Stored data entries
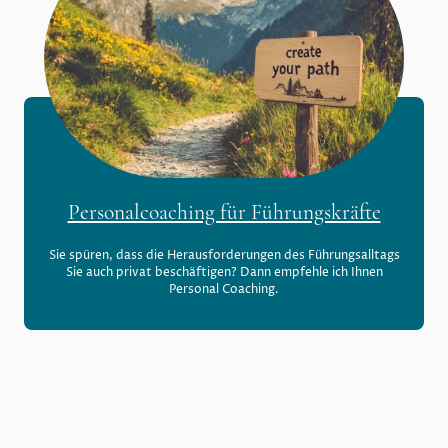
Personalcoaching für Führungskräfte
Sie spüren, dass die Herausforderungen des Führungsalltags
Sie auch privat beschäftigen? Dann empfehle ich Ihnen
Personal Coaching.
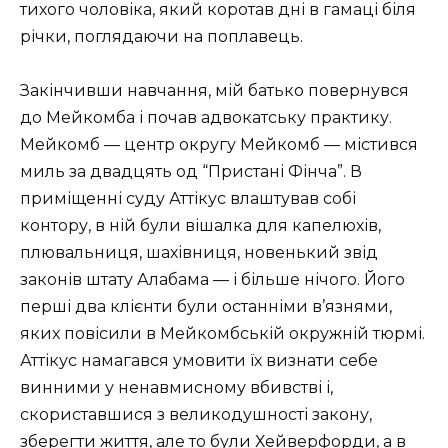
тихого чоловіка, який коротав дні в гамаці біля
річки, поглядаючи на поплавець.
Закінчивши навчання, мій батько повернувся
до Мейкомба і почав адвокатську практику.
Мейкомб — центр округу Мейкомб — містився
миль за двадцять од “Пристані Фінча”. В
приміщенні суду Аттікус влаштував собі
контору, в ній були вішалка для капелюхів,
плювальниця, шахівниця, новенький звід
законів штату Алабама — і більше нічого. Його
перші два клієнти були останніми в’язнями,
яких повісили в Мейкомбській окружній тюрмі.
Аттікус намагався умовити їх визнати себе
винними у ненавмисному вбивстві і,
скориставшися з великодушності закону,
зберегти життя, але то були Хейверфорди, а в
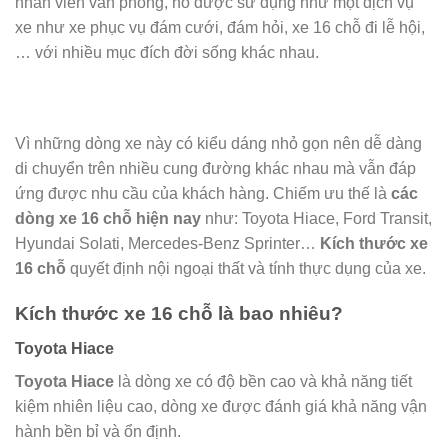
nhân viên văn phòng, nó được sử dụng như một dịch vụ
xe như xe phục vụ đám cưới, đám hỏi, xe 16 chỗ đi lễ hội,
… với nhiều mục đích đời sống khác nhau.
Vì những dòng xe này có kiểu dáng nhỏ gọn nên dễ dàng
di chuyển trên nhiều cung đường khác nhau mà vẫn đáp
ứng được nhu cầu của khách hàng. Chiếm ưu thế là
các
dòng xe 16 chỗ hiện nay
như: Toyota Hiace, Ford Transit,
Hyundai Solati, Mercedes-Benz Sprinter…
Kích thước xe
16 chỗ
quyết định nội ngoại thất và tính thực dụng của xe.
Kích thước xe 16 chỗ là bao nhiêu?
Toyota Hiace
Toyota Hiace
là dòng xe có độ bền cao và khả năng tiết
kiệm nhiên liệu cao, dòng xe được đánh giá khả năng vận
hành bền bỉ và ổn định.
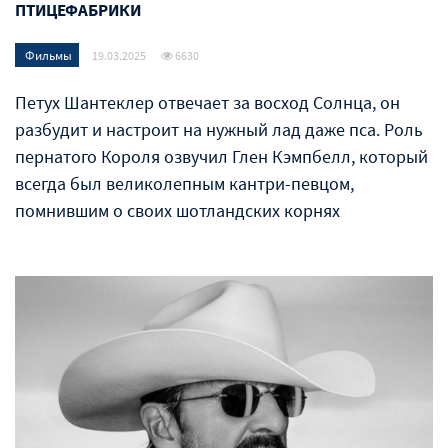
ПТИЦЕФАБРИКИ
Фильмы
19.03.2025
6630
Петух Шантеклер отвечает за восход Солнца, он
разбудит и настроит на нужный лад даже пса. Роль
пернатого Короля озвучил Глен Кэмпбелл, который
всегда был великолепным кантри-певцом,
помнившим о своих шотландских корнях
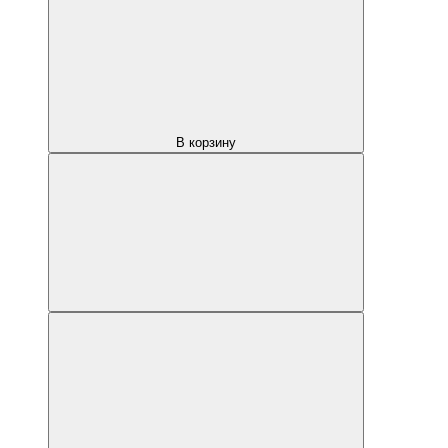
В корзину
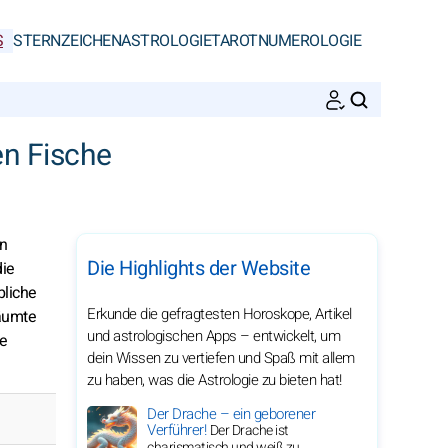
S
STERNZEICHEN
ASTROLOGIE
TAROT
NUMEROLOGIE
SUCHEN
en Fische
en
Die Highlights der Website
die
bliche
Erkunde die gefragtesten Horoskope, Artikel
räumte
und astrologischen Apps – entwickelt, um
ie
dein Wissen zu vertiefen und Spaß mit allem
zu haben, was die Astrologie zu bieten hat!
Der Drache – ein geborener
Verführer!
Der Drache ist
charismatisch und weiß zu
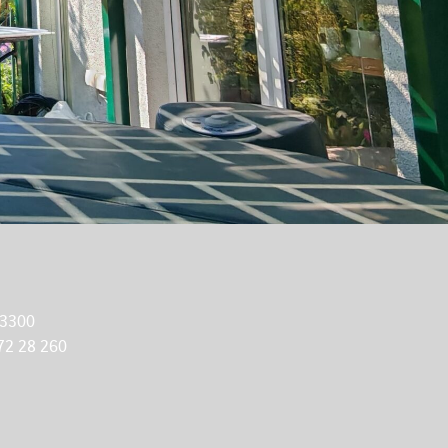
 3300
72 28 260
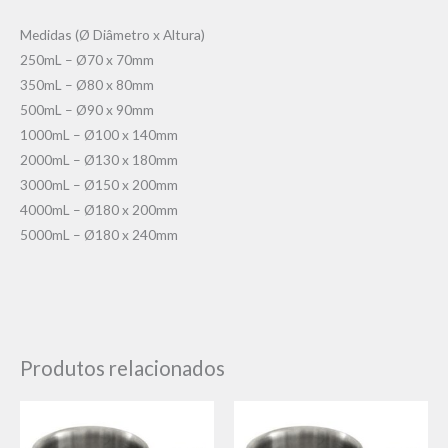
Medidas (Ø Diâmetro x Altura)
250mL – Ø70 x 70mm
350mL – Ø80 x 80mm
500mL – Ø90 x 90mm
1000mL – Ø100 x 140mm
2000mL – Ø130 x 180mm
3000mL – Ø150 x 200mm
4000mL – Ø180 x 200mm
5000mL – Ø180 x 240mm
Produtos relacionados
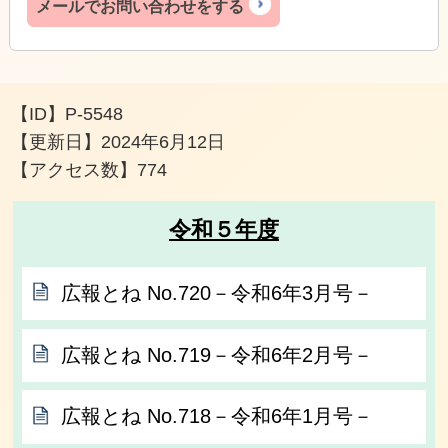
メールでお問い合わせをする
【ID】
P-5548
【更新日】
2024年6月12日
【アクセス数】
774
令和５年度
広報とね No.720－令和6年3月号－
広報とね No.719－令和6年2月号－
広報とね No.718－令和6年1月号－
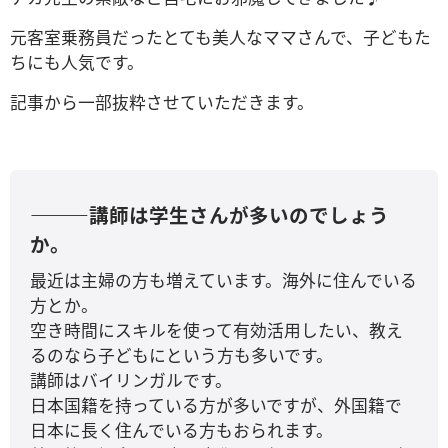
元客室乗務員だったとても美人なママさんで、子どもた
ちにも人気です。
記事から一部抜粋させていただきます。
―――講師は学生さんが多いのでしょう
か。
最近は主婦の方も増えています。海外に住んでいる
方とか。
空き時間にスキルを使って有効活用したい、教え
るのなら子どもにという方も多いです。
講師はバイリンガルです。
日本国籍を持っている方が多いですが、外国籍で
日本に長く住んでいる方もおられます。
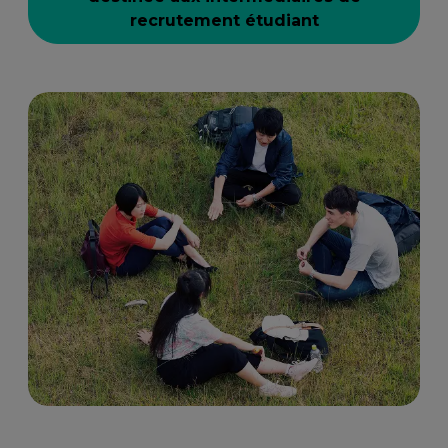
recrutement étudiant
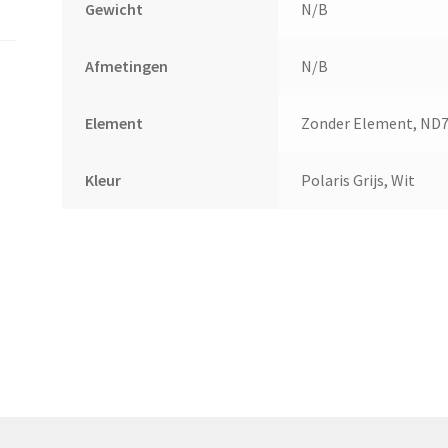
Gewicht
N/B
Afmetingen
N/B
Element
Zonder Element, ND7
Kleur
Polaris Grijs, Wit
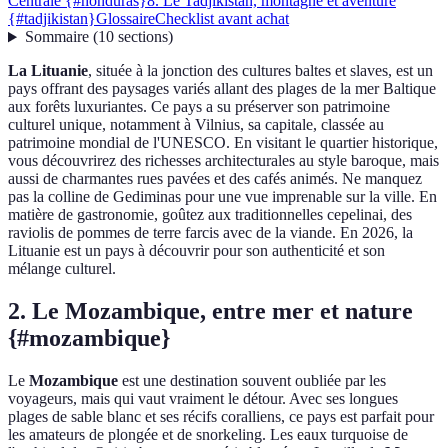
Centrale {#honduras}
8. Le Tadjikistan, montagne et aventure
{#tadjikistan}
Glossaire
Checklist avant achat
Sommaire
(
10
sections
)
La Lituanie
, située à la jonction des cultures baltes et slaves, est un
pays offrant des paysages variés allant des plages de la mer Baltique
aux forêts luxuriantes. Ce pays a su préserver son patrimoine
culturel unique, notamment à Vilnius, sa capitale, classée au
patrimoine mondial de l'UNESCO. En visitant le quartier historique,
vous découvrirez des richesses architecturales au style baroque, mais
aussi de charmantes rues pavées et des cafés animés. Ne manquez
pas la colline de Gediminas pour une vue imprenable sur la ville. En
matière de gastronomie, goûtez aux traditionnelles cepelinai, des
raviolis de pommes de terre farcis avec de la viande. En 2026, la
Lituanie est un pays à découvrir pour son authenticité et son
mélange culturel.
2. Le Mozambique, entre mer et nature
{#mozambique}
Le
Mozambique
est une destination souvent oubliée par les
voyageurs, mais qui vaut vraiment le détour. Avec ses longues
plages de sable blanc et ses récifs coralliens, ce pays est parfait pour
les amateurs de plongée et de snorkeling. Les eaux turquoise de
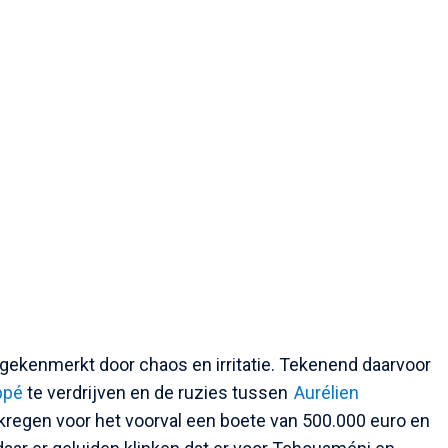
 gekenmerkt door chaos en irritatie. Tekenend daarvoor
ppé
te verdrijven en de ruzies tussen
Aurélien
 kregen voor het voorval een boete van 500.000 euro en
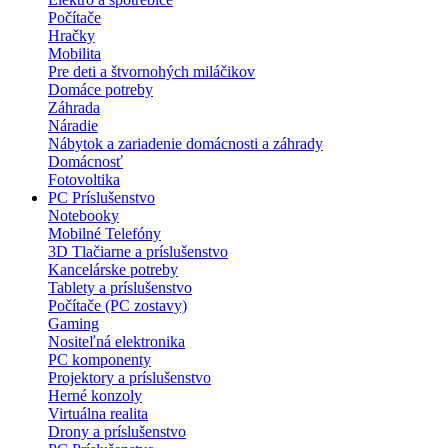
Počítače
Hračky
Mobilita
Pre deti a štvornohých miláčikov
Domáce potreby
Záhrada
Náradie
Nábytok a zariadenie domácnosti a záhrady
Domácnosť
Fotovoltika
PC Príslušenstvo
Notebooky
Mobilné Telefóny
3D Tlačiarne a príslušenstvo
Kancelárske potreby
Tablety a príslušenstvo
Počítače (PC zostavy)
Gaming
Nositeľná elektronika
PC komponenty
Projektory a príslušenstvo
Herné konzoly
Virtuálna realita
Drony a príslušenstvo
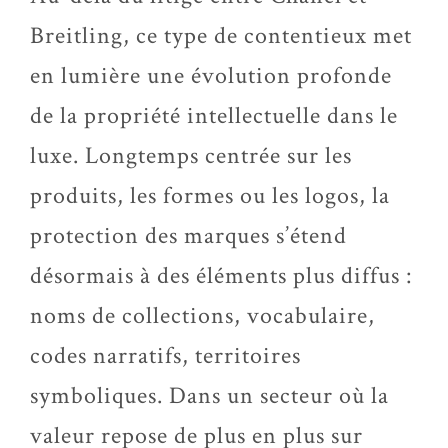
Breitling, ce type de contentieux met
en lumière une évolution profonde
de la propriété intellectuelle dans le
luxe. Longtemps centrée sur les
produits, les formes ou les logos, la
protection des marques s’étend
désormais à des éléments plus diffus :
noms de collections, vocabulaire,
codes narratifs, territoires
symboliques. Dans un secteur où la
valeur repose de plus en plus sur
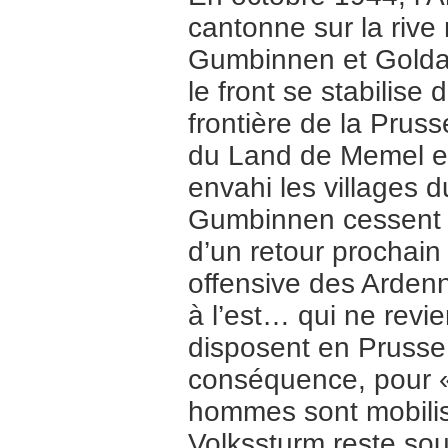
cantonne sur la rive
Gumbinnen et Goldap
le front se stabilise
frontière de la Pruss
du Land de Memel et 
envahi les villages d
Gumbinnen cessent le
d’un retour prochain
offensive des Arden
à l’est… qui ne revi
disposent en Prusse
conséquence, pour « 
hommes sont mobilis
Volkssturm reste sou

TASK GOAL |
Reproduce the text of every item above line for line, omitting the picture markers.

RESULT OF THIS EXERCISE |
Personalcoaching für Führungskräfte
Sie spüren, dass die Herausforderungen des Führungsalltags
Sie auch privat beschäftigen? Dann empfehle ich Ihnen
Personal Coaching.
тихого чоловіка, який коротав дні в гамаці біля
річки, поглядаючи на поплавець.
Закінчивши навчання, мій батько повернувся
до Мейкомба і почав адвокатську практику.
Мейкомб — центр округу Мейкомб — містився
миль за двадцять од “Пристані Фінча”. В
приміщенні суду Аттікус влаштував собі
контору, в ній були вішалка для капелюхів,
плювальниця, шахівниця, новенький звід
законів штату Алабама — і більше нічого. Його
перші два клієнти були останніми в’язнями,
яких повісили в Мейкомбській окружній тюрмі.
Аттікус намагався умовити їх визнати себе
винними у ненавмисному вбивстві і,
скориставшися з великодушності закону,
зберегти життя, але то були Хейверфорди, а в
nhân viên văn phòng, nó được sử dụng như một dịch vụ
xe như xe phục vụ đám cưới, đám hỏi, xe 16 chỗ đi lễ hội,
… với nhiều mục đích đời sống khác nhau.
Vì những dòng xe này có kiểu dáng nhỏ gọn nên dễ dàng
di chuyển trên nhiều cung đường khác nhau mà vẫn đáp
ứng được nhu cầu của khách hàng. Chiếm ưu thế là
các
dòng xe 16 chỗ hiện nay
như: Toyota Hiace, Ford Transit,
Hyundai Solati, Mercedes-Benz Sprinter…
Kích thước xe
16 chỗ
quyết định nội ngoại thất và tính thực dụng của xe.
Kích thước xe 16 chỗ là bao nhiêu?
Toyota Hiace
Toyota Hiace
là dòng xe có độ bền cao và khả năng tiết
kiệm nhiên liệu cao, dòng xe được đánh giá khả năng vận
hành bền bỉ và ổn định.
ПТИЦЕФАБРИКИ
Фильмы
19.03.2025
6630
Петух Шантеклер отвечает за восход Солнца, он
разбудит и настроит на нужный лад даже пса. Роль
пернатого Короля озвучил Глен Кэмпбелл, который
всегда был великолепным кантри-певцом,
помнившим о своих шотландских корнях
В корзину
S
STERNZEICHEN
ASTROLOGIE
TAROT
NUMEROLOGIE
SUCHEN
en Fische
en
Die Highlights der Website
die
bliche
Erkunde die gefragtesten Horoskope, Artikel
räumte
und astrologischen Apps – entwickelt, um
ie
dein Wissen zu vertiefen und Spaß mit allem
zu haben, was die Astrologie zu bieten hat!
Der Drache – ein geborener
Verführer!
Der Drache ist
charismatisch und weiß zu
 3300
72 28 260
Medidas (Ø Diâmetro x Altura)
250mL – Ø70 x 70mm
350mL – Ø80 x 80mm
500mL – Ø90 x 90mm
1000mL – Ø100 x 140mm
2000mL – Ø130 x 180mm
3000mL – Ø150 x 200mm
4000mL – Ø180 x 200mm
5000mL – Ø180 x 240mm
Produtos relacionados
メールでお問い合わせをする
【ID】
P-5548
【更新日】
2024年6月12日
【アクセス数】
774
令和５年度
広報とね No.720－令和6年3月号－
広報とね No.719－令和6年2月号－
広報とね No.718－令和6年1月号－
元客室乗務員だったとても美人なママさんで、子どもた
ちにも人気です。
記事から一部抜粋させていただきます。
―――講師は学生さんが多いのでしょう
か。
最近は主婦の方も増えています。海外に住んでいる
方とか。
空き時間にスキルを使って有効活用したい、教え
るのなら子どもにという方も多いです。
講師はバイリンガルです。
日本国籍を持っている方が多いですが、外国籍で
日本に長く住んでいる方もおられます。
recrutement étudiant
Gewicht
N/B
Afmetingen
N/B
Element
Zonder Element, ND7
Kleur
Polaris Grijs, Wit
Centrale {#honduras}
8. Le Tadjikistan, montagne et aventure
{#tadjikistan}
Glossaire
Checklist avant achat
Sommaire
(
10
sections
)
La Lituanie
, située à la jonction des cultures baltes et slaves, est un
pays offrant des paysages variés allant des plages de la mer Baltique
aux forêts luxuriantes. Ce pays a su préserver son patrimoine
culturel unique, notamment à Vilnius, sa capitale, classée au
patrimoine mondial de l'UNESCO. En visitant le quartier historique,
vous découvrirez des richesses architecturales au style baroque, mais
aussi de charmantes rues pavées et des cafés animés. Ne manquez
pas la colline de Gediminas pour une vue imprenable sur la ville. En
matière de gastronomie, goûtez aux traditionnelles cepelinai, des
raviolis de pommes de terre farcis avec de la viande. En 2026, la
Lituanie est un pays à découvrir pour son authenticité et son
mélange culturel.
2. Le Mozambique, entre mer et nature
{#mozambique}
Le
Mozambique
est une destination souvent oubliée par les
voyageurs, mais qui vaut vraiment le détour. Avec ses longues
plages de sable blanc et ses récifs coralliens, ce pays est parfait pour
les amateurs de plongée et de snorkeling. Les eaux turquoise de
 gekenmerkt door chaos en irritatie. Tekenend daarvoor
ppé
te verdrijven en de ruzies tussen
Aurélien
 kregen voor het voorval een boete van 500.000 euro en
Počítače
Hračky
Mobilita
Pre deti a štvornohých miláčikov
Domáce potreby
Záhrada
Náradie
Nábytok a zariadenie domácnosti a záhrady
Domácnosť
Fotovoltika
PC Príslušenstvo
Notebooky
Mobilné Telefóny
3D Tlačiarne a príslušenstvo
Kancelárske potreby
Tablety a príslušenstvo
Počítače (PC zostavy)
Gaming
Nositeľná elektronika
PC komponenty
Projektory a príslušenstvo
Herné konzoly
Virtuálna realita
Drony a príslušenstvo
Breitling, ce type de contentieux met
en lumière une évolution profonde
de la propriété intellectuelle dans le
luxe. Longtemps centrée sur les
produits, les formes ou les logos, la
protection des marques s’étend
désormais à des éléments plus diffus :
noms de collections, vocabulaire,
codes narratifs, territoires
symboliques. Dans un secteur où la
valeur repose de plus en plus sur
cantonne sur la rive
Gumbinnen et Goldap
le front se stabilise
frontière de la Pruss
du Land de Memel et 
envahi les villages d
Gumbinnen cessent le
d’un retour prochain
offensive des Arden
à l’est… qui ne revi
disposent en Prusse
conséquence, pour « 
hommes sont mobilis
Volkssturm reste sou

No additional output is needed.